P126 Ask twice: The importance of repeated faecal calprotectin testing prior diagnostic colonoscopy in an adult inception cohort.

Rimmer, P.(1)*;Cheesbrough, J.(1);Quraishi, M.N.(1);Sharma, N.(1);Cooney, R.(1);Love, M.(1);Iqbal, T.(1);

(1)University Hospitals Birmingham NHS Foundation Trust, Gastroenterology, Birmingham, United Kingdom;

Background

Elevated Faecal Calprotectin (FCP) is established as a valuable tool in differentiating Inflammatory Bowel Disease (IBD) from Irritable bowel syndrome (IBS) and monitoring IBD activity. Initial implementation studies in the UK demonstrated benefit from repeat testing to exclude false positives. This is not currently mandated by IBD consensus guidelines. Growing waiting times are increasing pressure to include a single result in straight to test pathways. No one level for significant elevation is defined with levels between 100-250ug/g used. We present our experience of the real-world utility of FCP used in a primary care referral pathway.

Methods

From Jan 2021-Nov 2022, new referrals were streamed into a rapid access ‘Inception IBD’ clinic on the basis of symptoms and raised FCP. A repeat FCP (kit sent in advance) was brought to the first appointment, with same day processing using the Buhlmann fCAL Turbo Test. Results and accompanying diagnosis and outcome data was collected prospectively. There was no standardised testing interval but median time from referral to review was 34 days.

Results

A single FCP was available for 425 patients with a final diagnosis. Two pre-treatment FCPs were available in 185. Median initial FCP was 949ug/g in those subsequently diagnosed with IBD (Ulcerative colitis 1162ug/g, Crohn’s 893ug/g) vs 353ug/g in those without IBD. This difference heightened on retesting, with median FCP in IBD 749ug/g vs 34ug/g in non-IBD (Fig 1). FCP fell between 1st and 2nd measurement in 88.6% of patients who had IBD excluded.

In IBD, baseline FCP showed strong correlation with established disease activity markers (Fig 2)


Baseline FCP levels were significantly higher in IBD patients who went on to require biologic treatment (Mann-Whitney U 2763, p<0.001).
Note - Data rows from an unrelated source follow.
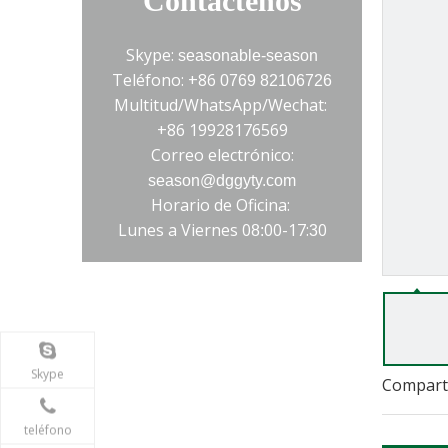
Contáctenos
Skype:
seasonable-season
Teléfono: +86
0769 82106726
Multitud/WhatsApp/Wechat:
+86 19928176569
Correo electrónico:
season@dggyty.com
Horario de Oficina:
Lunes a Viernes 0
00-17:
0
8:
3
>
Skype
Comparti
teléfono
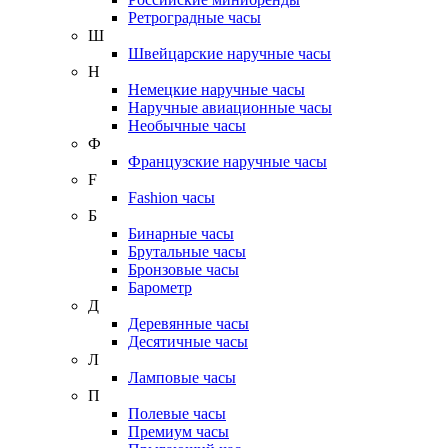
Ретроградные часы
Ш
Швейцарские наручные часы
Н
Немецкие наручные часы
Наручные авиационные часы
Необычные часы
Ф
Французские наручные часы
F
Fashion часы
Б
Бинарные часы
Брутальные часы
Бронзовые часы
Барометр
Д
Деревянные часы
Десятичные часы
Л
Ламповые часы
П
Полевые часы
Премиум часы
A variety of FCP cut-off values were assessed (Fig 4). A two sample >200ug/g cut off performed best as assessed by Area Under the Curve (AUC). However, sensitivity fell to 81.5% at this level.

Of 15 IBD patients who didn’t have two FCPs >200ug/g, 7 had an increase between the 1st and 2nd FCP (median 147 vs 487ug/g). The remaining 8 comprised 4 ileal Crohn’s, 3 mild proctitis and 1 stricturing colonic Crohn’s in whom FCP failed to correlate with disease activity. Overall, 83% (48/58) of patients with increasing 1st to 2nd FCP were diagnosed with IBD. 

Conclusion

Our data supports repeat testing of FCP to avoid unnecessary investigations adding to post COVID endoscopy backlogs. A cut off of two values >200ug/g had the best overall performance but can miss a small number of IBD cases, particularly those with isolated ileal disease or a more indolent disease course. This cut off should not be used in those with a marked increase between 1st and 2nd result, where IBD is likely.